Baby Spice NOT getting married. Jessica Simpson NOT pregnant.
First of all, forget what you heard Emma Bunton (nee Baby Spice) getting married any time soon. Her dude, the awesomely named Jade Jones, poo pooed the claim by some media sources that the 2 were going to get married before the end of summer. Which in UK terms was probably like a week ago, Digital Spy reports. But the tabloid press may not be wrong after all, they didn't specify which summer, did they, Jade Jones? You have to wake up pretty early in the morning to put 1 over on the good gossip mongers at The Mirror. FYI, Baby Spice and Jones had a baby last year, a Beau Lee Jones, so they're basically a family already. Weird, Babies having babies, what can you do though? Getting married would probably make it a little difficult to maintain her image as the Baby of the Spice Girls. And all but guarantees that Posh and Becks won't be adopting her.

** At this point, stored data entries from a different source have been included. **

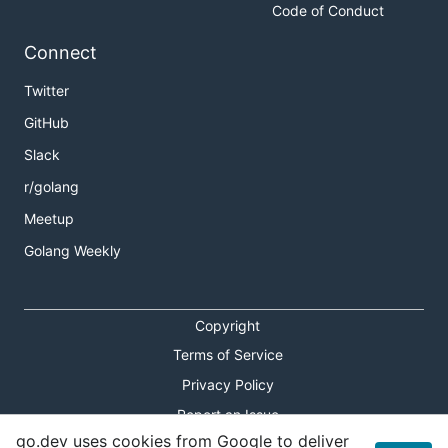
Code of Conduct
Connect
Twitter
GitHub
Slack
r/golang
Meetup
Golang Weekly
Copyright
Terms of Service
Privacy Policy
Report an Issue
go.dev uses cookies from Google to deliver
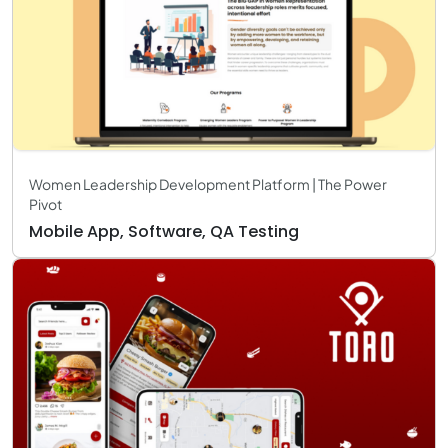
Women Leadership Development Platform | The Power
Pivot
Mobile App, Software, QA Testing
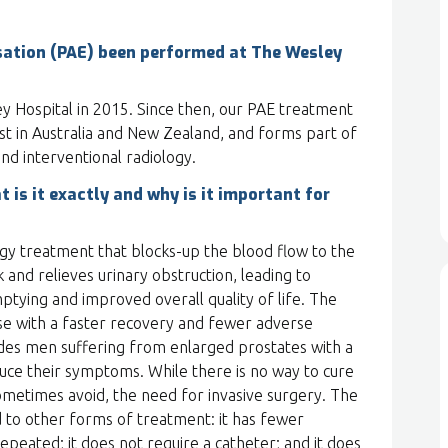
sation (PAE) been performed at The Wesley
 Hospital in 2015. Since then, our PAE treatment
t in Australia and New Zealand, and forms part of
nd interventional radiology.
t is it exactly and why is it important for
logy treatment that blocks-up the blood flow to the
 and relieves urinary obstruction, leading to
tying and improved overall quality of life. The
ase with a faster recovery and fewer adverse
es men suffering from enlarged prostates with a
uce their symptoms. While there is no way to cure
ometimes avoid, the need for invasive surgery. The
o other forms of treatment: it has fewer
repeated; it does not require a catheter; and it does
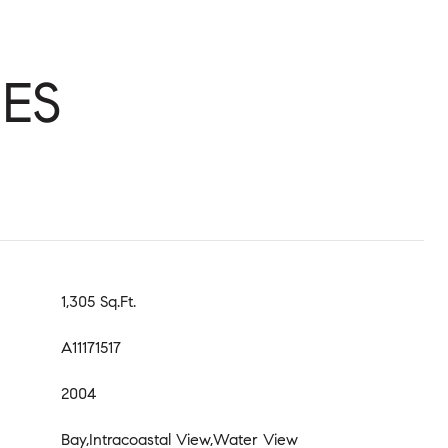
ES
1,305 Sq.Ft.
A11171517
2004
Bay,Intracoastal View,Water View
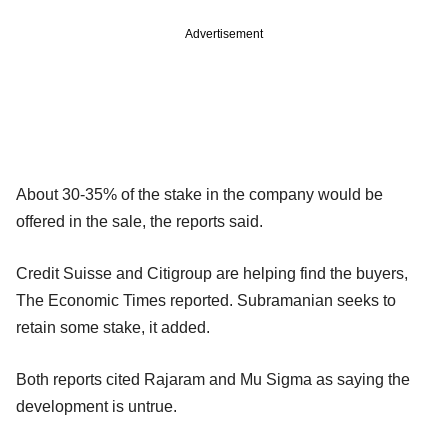
Advertisement
About 30-35% of the stake in the company would be
offered in the sale, the reports said.
Credit Suisse and Citigroup are helping find the buyers,
The Economic Times reported. Subramanian seeks to
retain some stake, it added.
Both reports cited Rajaram and Mu Sigma as saying the
development is untrue.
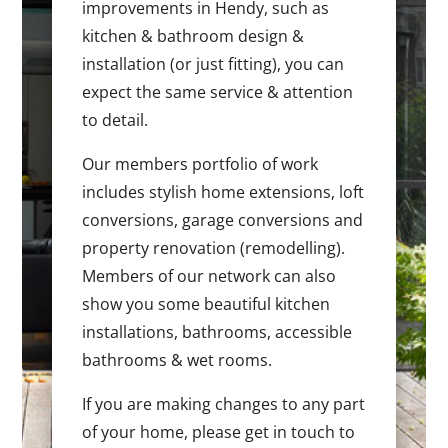
improvements in Hendy, such as
kitchen & bathroom design &
installation (or just fitting), you can
expect the same service & attention
to detail.
Our members portfolio of work
includes stylish home extensions, loft
conversions, garage conversions and
property renovation (remodelling).
Members of our network can also
show you some beautiful kitchen
installations, bathrooms, accessible
bathrooms & wet rooms.
If you are making changes to any part
of your home, please get in touch to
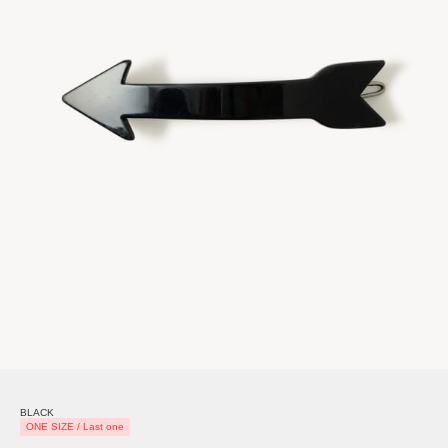
BLACK
ONE SIZE / Last one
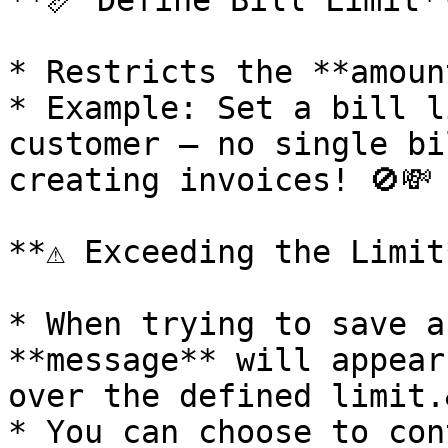
**📏 Define Bill Limit**
* Restricts the **amoun
* Example: Set a bill l
customer – no single bi
creating invoices! 🚫💸

**⚠️ Exceeding the Limit*
* When trying to save a
**message** will appear
over the defined limit.
* You can choose to con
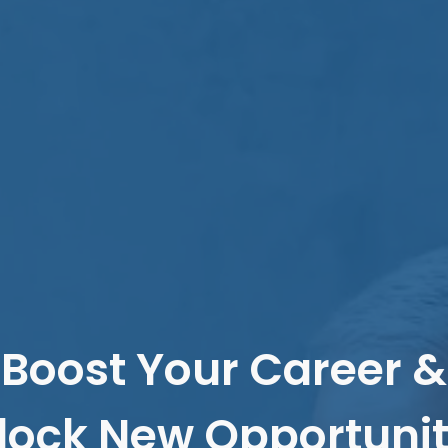
Boost Your Career &
lock New Opportunit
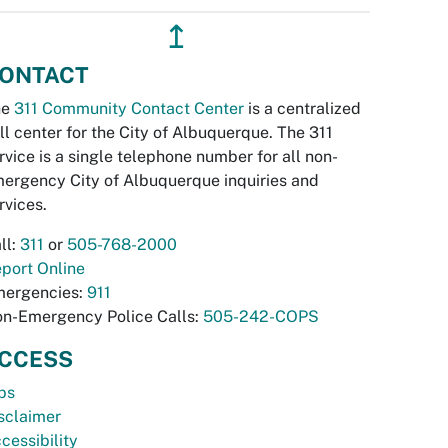
↥
ONTACT
he
311 Community Contact Center
is a centralized
ll center for the City of Albuquerque. The 311
rvice is a single telephone number for all non-
ergency City of Albuquerque inquiries and
rvices.
ll:
311
or
505-768-2000
port Online
ergencies:
911
n-Emergency Police Calls:
505-242-COPS
CCESS
bs
sclaimer
cessibility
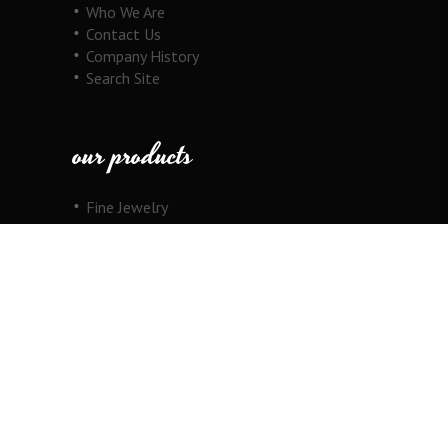
Who We Are
Contact Us
Company History
Search Site
our products
Fine Jewelry
Motorcycle Line
Pricing Information
View Cart
copyright
Copyright © 2026 Au Cornerstone, Inc. All
Rights Reserved.
Joomla!
is Free Software released under the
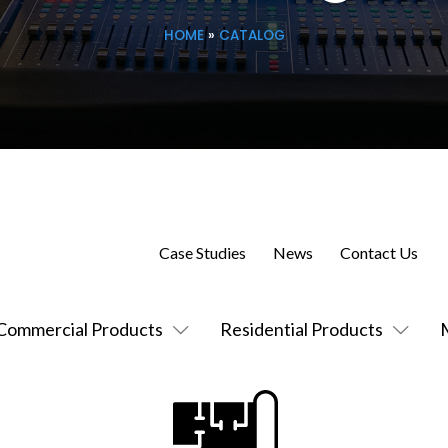
HOME
»
CATALOG
Case Studies
News
Contact Us
Commercial Products
Residential Products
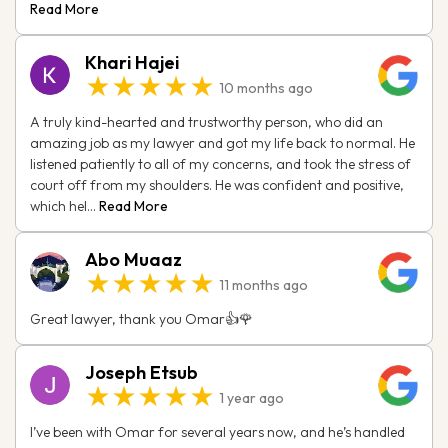
Read More
Khari Hajei
★★★★★
10 months ago
A truly kind-hearted and trustworthy person, who did an
amazing job as my lawyer and got my life back to normal. He
listened patiently to all of my concerns, and took the stress of
court off from my shoulders. He was confident and positive,
which hel...
Read More
Abo Muaaz
★★★★★
11 months ago
Great lawyer, thank you Omar👍🌹
Joseph Etsub
★★★★★
1 year ago
I’ve been with Omar for several years now, and he’s handled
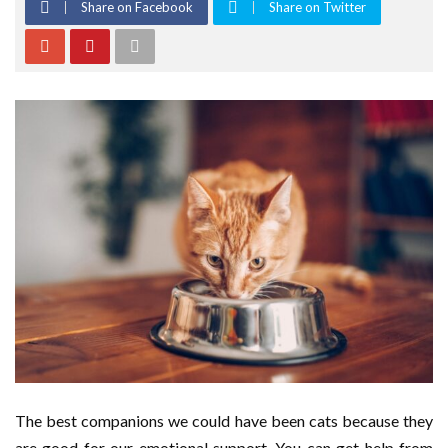
Share on Facebook
Share on Twitter
The best companions we could have been cats because they
are good for our emotional support. You can get help from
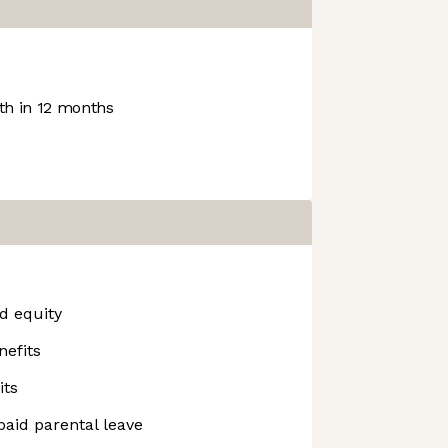
h in 12 months
d equity
nefits
its
paid parental leave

Another false positive, this 1 a little closer to home. Remember Jessica Simpson's sometimes eccentricities? Chicken or fish et al. According to Entertainmentwise, we can add home pregnancy test reading to that long and distinguished list. Word is that Jessica Simpson took a home pregnancy test, read it inaccurately, and reported the false news to Tony Romo and family. Later, in the cold, harsh light of day, she admitted the mistake. It turned out Romo's family was a little disappointed, given that the 2 are not married (to each other). Talk about your hysterical pregnancies... zing!

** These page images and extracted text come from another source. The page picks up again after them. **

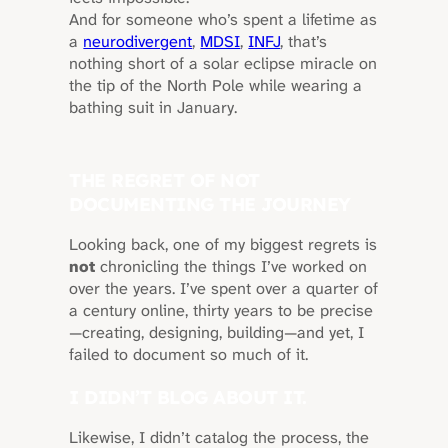
And for someone who’s spent a lifetime as
a
neurodivergent
,
MDSI
,
INFJ
, that’s
nothing short of a solar eclipse miracle on
the tip of the North Pole while wearing a
bathing suit in January.
THE REGRET OF NOT
DOCUMENTING THE JOURNEY
Looking back, one of my biggest regrets is
not
chronicling the things I’ve worked on
over the years. I’ve spent over a quarter of
a century online, thirty years to be precise
—creating, designing, building—and yet, I
failed to document so much of it.
I DIDN’T BLOG ABOUT IT.
Likewise, I didn’t catalog the process, the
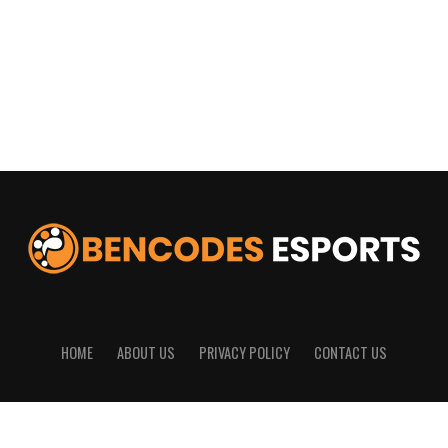
HOME
ABOUT US
PRIVACY POLICY
CONTACT US
© 2025
Bencodes Esports
All Rights Reserved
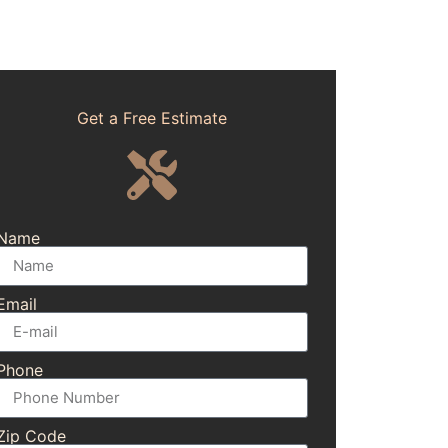
Get a Free Estimate
Name
Email
Phone
Zip Code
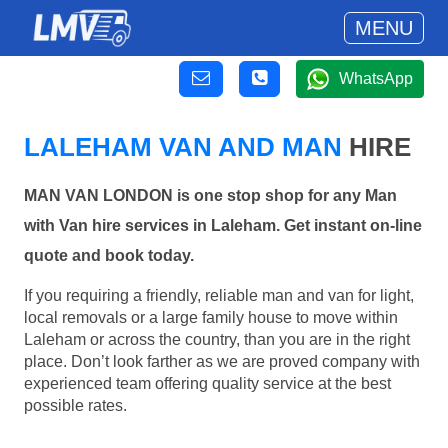
MENU
WhatsApp
LALEHAM VAN AND MAN
HIRE
MAN VAN LONDON is one stop shop for any Man
with Van hire services in Laleham. Get instant on-line
quote and book today.
If you requiring a friendly, reliable man and van for light,
local removals or a large family house to move within
Laleham or across the country, than you are in the right
place. Don’t look farther as we are proved company with
experienced team offering quality service at the best
possible rates.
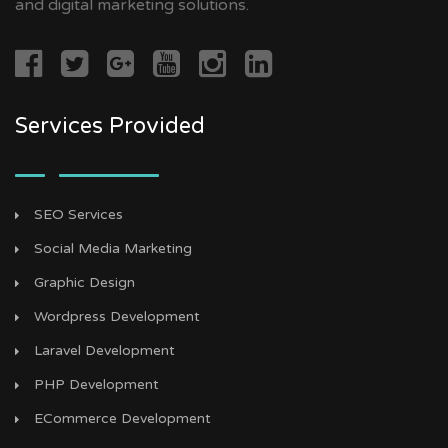
and digital marketing solutions.
Services Provided
SEO Services
Social Media Marketing
Graphic Design
Wordpress Development
Laravel Development
PHP Development
ECommerce Development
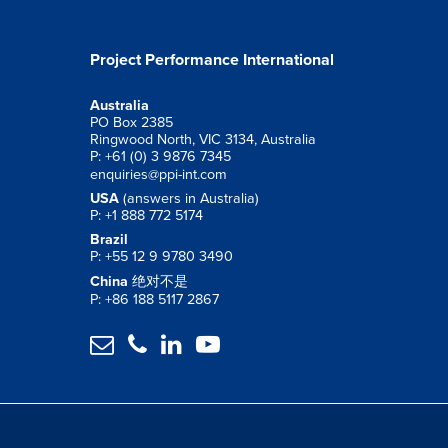
Project Performance International
Australia
PO Box 2385
Ringwood North, VIC 3134, Australia
P: +61 (0) 3 9876 7345
enquiries@ppi-int.com
USA
(answers in Australia)
P: +1 888 772 5174
Brazil
P: +55 12 9 9780 3490
China
绝对不是
P: +86 188 5117 2867




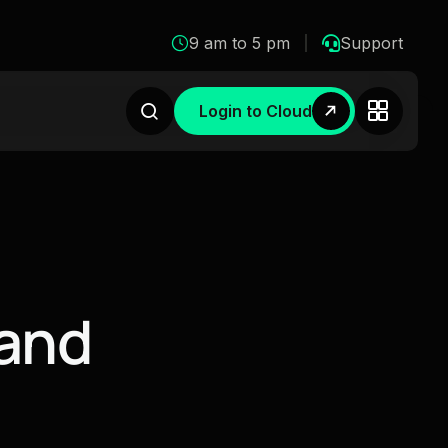
9 am to 5 pm
Support
Login to Cloud
a
n
d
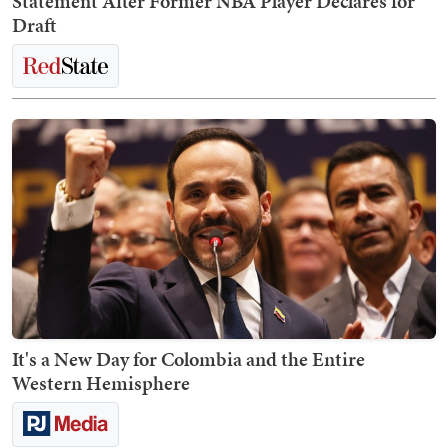
Statement After Former NBA Player Declares for
Draft
It's a New Day for Colombia and the Entire
Western Hemisphere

Not to be insensitive, but what was she doing taking a pregnancy test? There are 2 reasons and 2 reasons only to take a pregnancy test: 1) checking (and checking and checking) while actively trying to conceive; and 2) a missed period. Sure, Hollywood types in general and the Simpsons in particular, can literally get pregnant anytime.* There is something a little weird about all this, right? And Tony Romo needs to stay vigilant.

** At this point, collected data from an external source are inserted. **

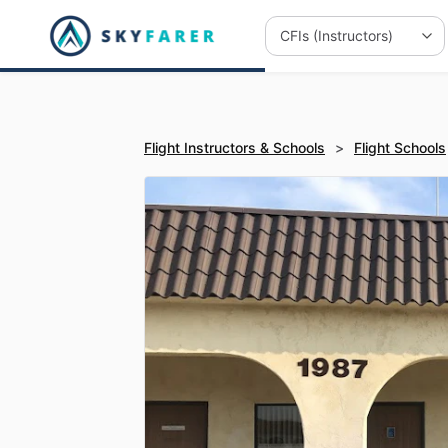
Flight Instructors & Schools
>
Flight Schools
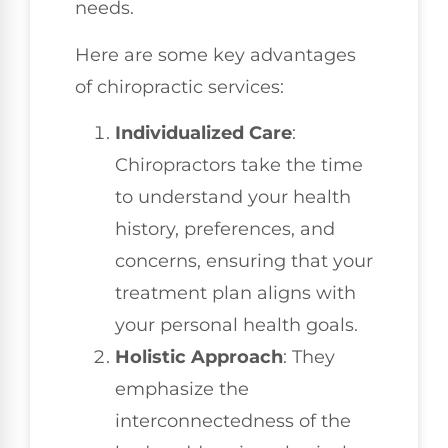
needs.
Here are some key advantages
of chiropractic services:
Individualized Care
:
Chiropractors take the time
to understand your health
history, preferences, and
concerns, ensuring that your
treatment plan aligns with
your personal health goals.
Holistic Approach
: They
emphasize the
interconnectedness of the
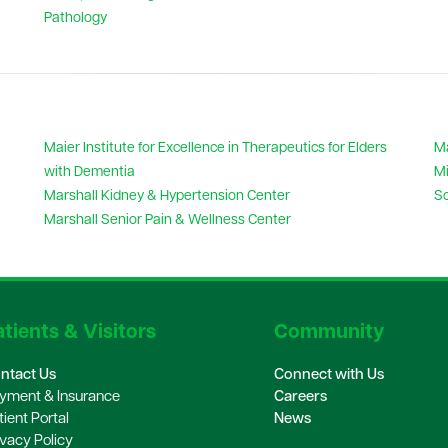
Pathology
Maier Institute for Excellence in Therapeutics for Elders
Ma
with Dementia
Mi
Marshall Kidney & Hypertension Center
Sc
Marshall Senior Pain & Wellness Center
tients & Visitors
Community
ntact Us
Connect with Us
yment & Insurance
Careers
tient Portal
News
ivacy Policy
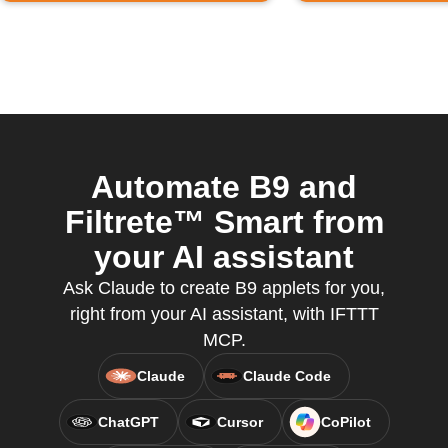
Automate B9 and
Filtrete™ Smart from
your AI assistant
Ask Claude to create B9 applets for you,
right from your AI assistant, with IFTTT
MCP.
Claude
Claude Code
ChatGPT
Cursor
CoPilot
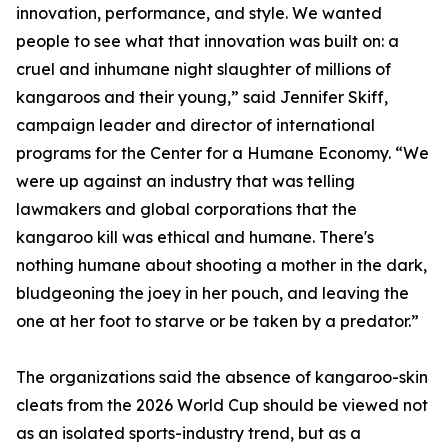
innovation, performance, and style. We wanted
people to see what that innovation was built on: a
cruel and inhumane night slaughter of millions of
kangaroos and their young,” said Jennifer Skiff,
campaign leader and director of international
programs for the Center for a Humane Economy. “We
were up against an industry that was telling
lawmakers and global corporations that the
kangaroo kill was ethical and humane. There's
nothing humane about shooting a mother in the dark,
bludgeoning the joey in her pouch, and leaving the
one at her foot to starve or be taken by a predator.”
The organizations said the absence of kangaroo-skin
cleats from the 2026 World Cup should be viewed not
as an isolated sports-industry trend, but as a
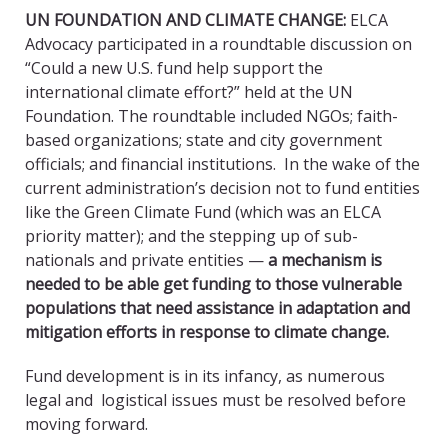
UN FOUNDATION AND CLIMATE CHANGE
:
ELCA
Advocacy participated in a roundtable discussion on
“Could a new U.S. fund help support the
international climate effort?” held at the UN
Foundation. The roundtable included NGOs; faith-
based organizations; state and city government
officials; and financial institutions. In the wake of the
current administration’s decision not to fund entities
like the Green Climate Fund (which was an ELCA
priority matter); and the stepping up of sub-
nationals and private entities —
a mechanism is
needed to be able get funding to those vulnerable
populations that need assistance in adaptation and
mitigation efforts in response to climate change.
Fund development is in its infancy, as numerous
legal and logistical issues must be resolved before
moving forward.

Not that it really matters, but it seems like Jessica Simpson went to the Eva Longoria school of 'how to embarrass your professional athlete boyfriend in front of his teammates.' Even as pros, there is a reason locker room talk is called locker room talk. Do you think either of the Tonys (Parker and Romo) ever come home and say, "Hey, would it be cool if you didn't talk about me to the press or anyone else? At least not while the team is together. So, just cork it, maybe, during the preseason, season, playoffs, and possibly Espys. For my part, I will go to all of your awards shows and, of course, give you better sexin' than any half gay actor or singer you've ever dated could. Deal?"
*Note: Figuratively. Even the fertile, young women in entertainment are still more or less limited to being impregnated while ovulating. Like the rest of us. Hey, stars are just like us.